During this time, I didn’t even bother to wear this perfume but I was familiar with what it smelled like. It smelled like wicker furniture sets, vinyl place mats and those clear waterproof rain bonnets. It smelled like sweet but stubborn matriarchs.
I used to think White Shoulders smelled like white grapes. Smelling it now as someone that thinks a lot about perfume, I still get that but it’s not as a prominent as I remember. The aldehydic opening smells like Welch’s White Grape Juice and hairspray. These aldehydes set the mood for the rest of the fragrance: high-pitched white florals. It’s a powdery gardenia and heady lilac. The perfume eventually turns into what I think many people remember – rose and tuberose. It’s a heady, fresh floral with a whisper of clove. From a distance, it smells like a non-descript powdery floral. Up close, it’s a mix of perfume-y roses and tuberose. It dries down to a powdery amber with a greenness that’s somewhere between moss and vetiver.
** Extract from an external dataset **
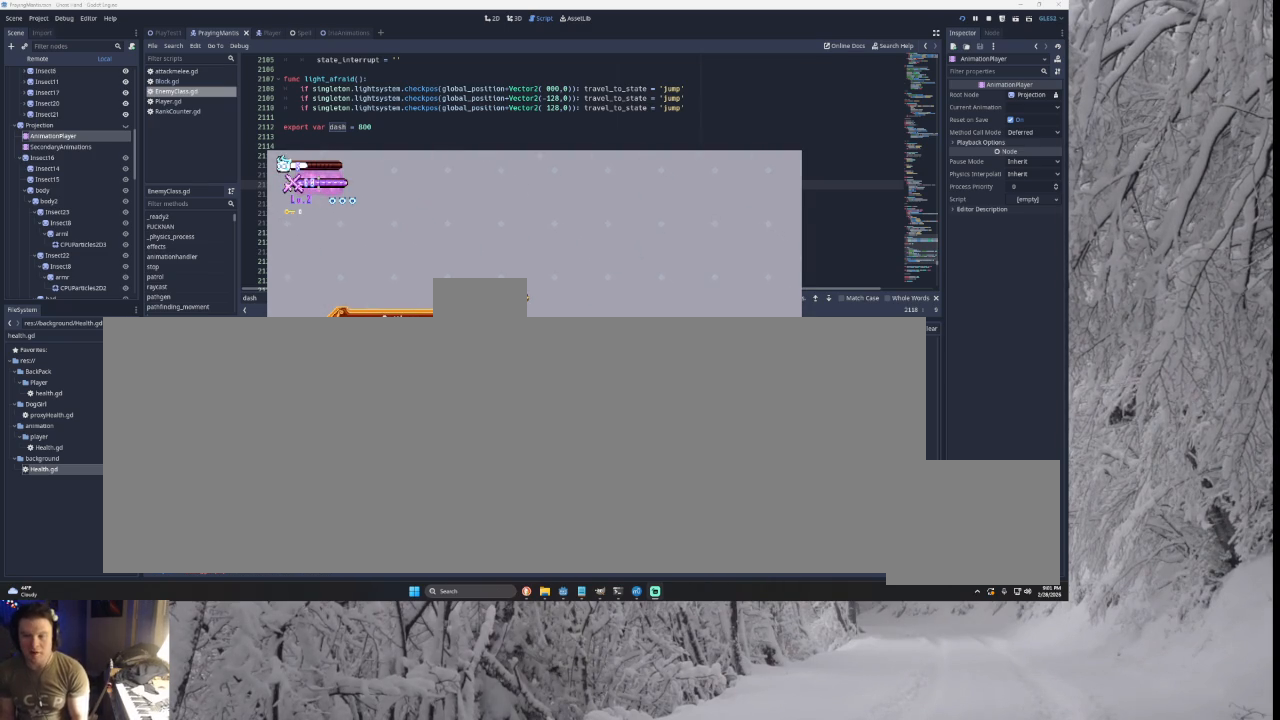
{"buttons": [], "left_stick": "left", "right_stick": "left", "events": [[133, "left_stick", "left"]]}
Honestly, I’m surprised by how wearable this perfume is especially since I’m sure it’s nothing like the original AND that it’s so cheap (I paid $5 for a parfum). It actually smells really good, even the “on the shelves right now” version. I’m sure it’s something that is going to feel “dated” to many Americans (my husband said it smelled like “church ladies” and from what I understand, it is a popular perfume amongst certain holy roller crowds). I don’t see myself wearing this that often, but I appreciate it. It’s a pretty retro floral. Unrelated, I want my hypothetical bachelorette pad to have everything painted in the White Shoulders peach and pair it with gold accessories.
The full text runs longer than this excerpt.